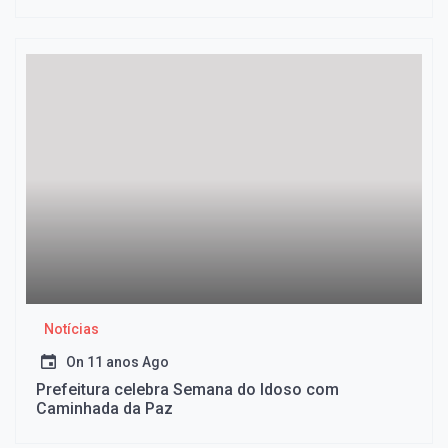
Notícias
On
11 anos Ago
Prefeitura celebra Semana do Idoso com
Caminhada da Paz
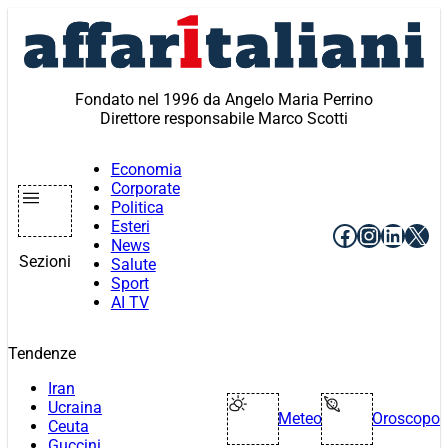
Vai
al
contenuto
Fondato nel 1996 da Angelo Maria Perrino
Direttore responsabile Marco Scotti
Economia
Corporate
Politica
Esteri
Facebook
Instagr
Linke
X
News
Sezioni
Salute
Sport
AI TV
Tendenze
Iran
Ucraina
Meteo
Oroscopo
Ceuta
Guccini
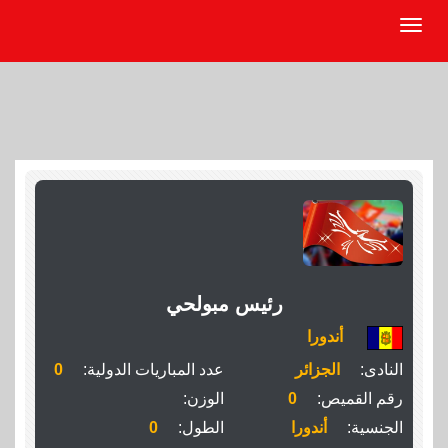
رئيس مبولحي‬‎
أندورا
النادى:
الجزائر
عدد المباريات الدولية:
0
رقم القميص:
0
الوزن:
الجنسية:
أندورا
الطول:
0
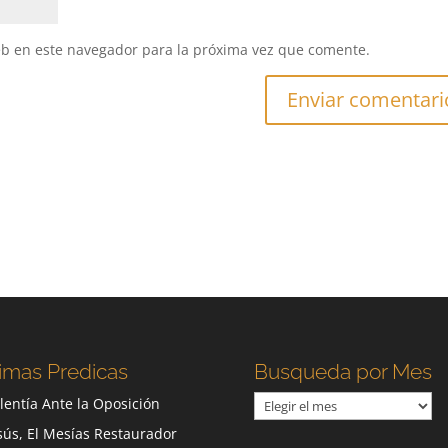
eb en este navegador para la próxima vez que comente.
imas Predicas
Busqueda por Mes
Busqueda
lentía Ante la Oposición
por
sús, El Mesías Restaurador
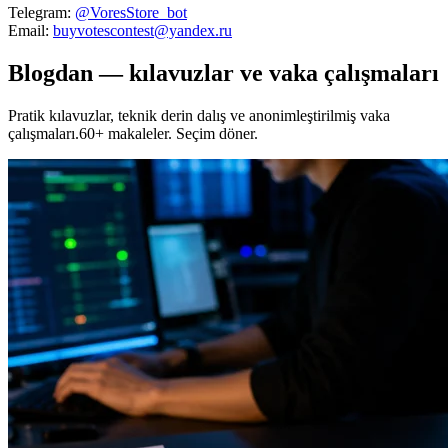
Telegram:
@VoresStore_bot
Email:
buyvotescontest@yandex.ru
Blogdan — kılavuzlar ve vaka çalışmaları
Pratik kılavuzlar, teknik derin dalış ve anonimleştirilmiş vaka
çalışmaları.60+ makaleler. Seçim döner.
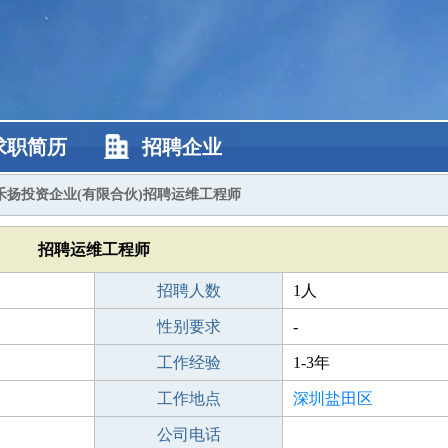
求职简历
招聘企业
禾扬投资企业(有限合伙)招聘运维工程师
招聘运维工程师
招聘人数
1人
性别要求
-
工作经验
1-3年
工作地点
深圳盐田区
公司电话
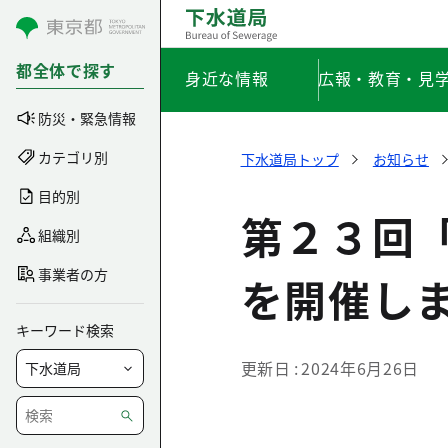
コンテンツにスキップ
都全体で探す
身近な情報
広報・教育・見
防災・緊急情報
カテゴリ別
下水道局トップ
お知らせ
目的別
第２３回
組織別
事業者の方
を開催し
キーワード検索
更新日
2024年6月26日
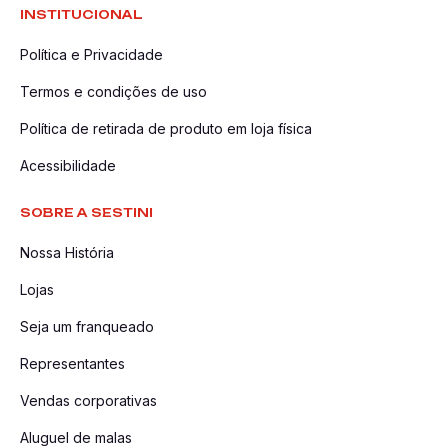
INSTITUCIONAL
Política e Privacidade
Termos e condições de uso
Política de retirada de produto em loja física
Acessibilidade
SOBRE A SESTINI
Nossa História
Lojas
Seja um franqueado
Representantes
Vendas corporativas
Aluguel de malas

Instructions to follow:
The answer must restate every entry word for word, with the pictures left out.

Written solution:
Notícias
On
11 anos Ago
Prefeitura celebra Semana do Idoso com
Caminhada da Paz
Vai
al
contenuto
Fondato nel 1996 da Angelo Maria Perrino
Direttore responsabile Marco Scotti
Economia
Corporate
Politica
Esteri
Facebook
Instagr
Linke
X
News
Sezioni
Salute
Sport
AI TV
Tendenze
Iran
Ucraina
Meteo
Oroscopo
Ceuta
Guccini
رئيس مبولحي‬‎
أندورا
النادى:
الجزائر
عدد المباريات الدولية:
0
رقم القميص:
0
الوزن:
الجنسية:
أندورا
الطول:
0
eb en este navegador para la próxima vez que comente.
imas Predicas
Busqueda por Mes
Busqueda
lentía Ante la Oposición
por
sús, El Mesías Restaurador
Telegram:
@VoresStore_bot
Email:
buyvotescontest@yandex.ru
Blogdan — kılavuzlar ve vaka çalışmaları
Pratik kılavuzlar, teknik derin dalış ve anonimleştirilmiş vaka
çalışmaları.60+ makaleler. Seçim döner.
求职简历
招聘企业
禾扬投资企业(有限合伙)招聘运维工程师
招聘运维工程师
招聘人数
1人
性别要求
-
工作经验
1-3年
工作地点
深圳盐田区
公司电话
コンテンツにスキップ
都全体で探す
身近な情報
広報・教育・見
防災・緊急情報
カテゴリ別
下水道局トップ
お知らせ
目的別
第２３回
組織別
事業者の方
を開催し
キーワード検索
更新日
2024年6月26日
INSTITUCIONAL
Política e Privacidade
Termos e condições de uso
Política de retirada de produto em loja física
Acessibilidade
SOBRE A SESTINI
Nossa História
Lojas
Seja um franqueado
Representantes
Vendas corporativas
Aluguel de malas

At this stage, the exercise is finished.